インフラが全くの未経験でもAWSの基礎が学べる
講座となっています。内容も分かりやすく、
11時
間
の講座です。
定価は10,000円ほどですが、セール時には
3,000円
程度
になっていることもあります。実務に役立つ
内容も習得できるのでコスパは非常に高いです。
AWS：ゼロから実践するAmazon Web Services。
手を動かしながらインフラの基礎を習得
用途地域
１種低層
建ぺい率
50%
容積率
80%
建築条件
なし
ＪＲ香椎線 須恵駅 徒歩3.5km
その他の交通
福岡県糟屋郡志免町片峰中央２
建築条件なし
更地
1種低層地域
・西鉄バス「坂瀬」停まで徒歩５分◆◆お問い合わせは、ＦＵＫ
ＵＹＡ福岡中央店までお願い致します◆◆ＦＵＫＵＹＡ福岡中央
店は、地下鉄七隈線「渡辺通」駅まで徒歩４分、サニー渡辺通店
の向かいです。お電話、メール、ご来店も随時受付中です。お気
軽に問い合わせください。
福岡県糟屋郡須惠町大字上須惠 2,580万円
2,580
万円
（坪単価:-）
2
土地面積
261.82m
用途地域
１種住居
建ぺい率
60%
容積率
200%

════════════════

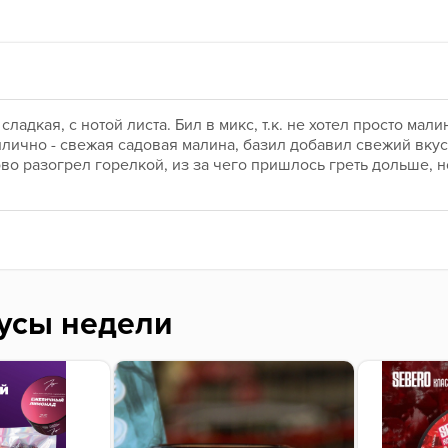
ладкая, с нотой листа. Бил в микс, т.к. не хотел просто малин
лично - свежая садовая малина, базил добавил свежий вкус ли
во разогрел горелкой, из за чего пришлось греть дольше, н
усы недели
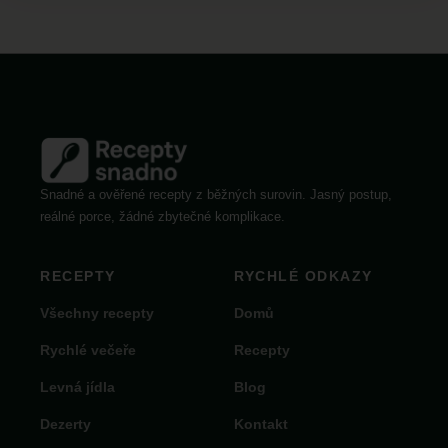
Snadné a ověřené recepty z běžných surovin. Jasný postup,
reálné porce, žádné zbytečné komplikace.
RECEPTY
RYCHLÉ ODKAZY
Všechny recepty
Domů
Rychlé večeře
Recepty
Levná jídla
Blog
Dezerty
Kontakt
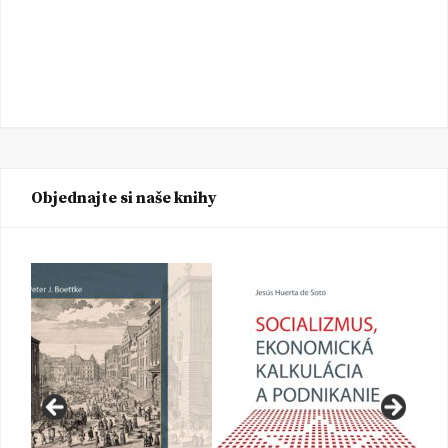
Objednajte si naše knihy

════════════════

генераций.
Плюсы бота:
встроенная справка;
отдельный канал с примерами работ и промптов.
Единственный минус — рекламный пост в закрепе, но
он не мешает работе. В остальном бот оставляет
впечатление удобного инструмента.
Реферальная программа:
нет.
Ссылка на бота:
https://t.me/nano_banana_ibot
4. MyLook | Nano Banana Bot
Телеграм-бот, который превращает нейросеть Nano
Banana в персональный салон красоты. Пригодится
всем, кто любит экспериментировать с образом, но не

════════════════

• What to work on: Your answer should be the exact lines above from the one containing "Rychlé večeře" through the one containing "Objednajte si naše knihy", with both end lines kept and the pictures removed, please.

• Response area:
Rychlé večeře
Recepty
Levná jídla
Blog
Dezerty
Kontakt
Objednajte si naše knihy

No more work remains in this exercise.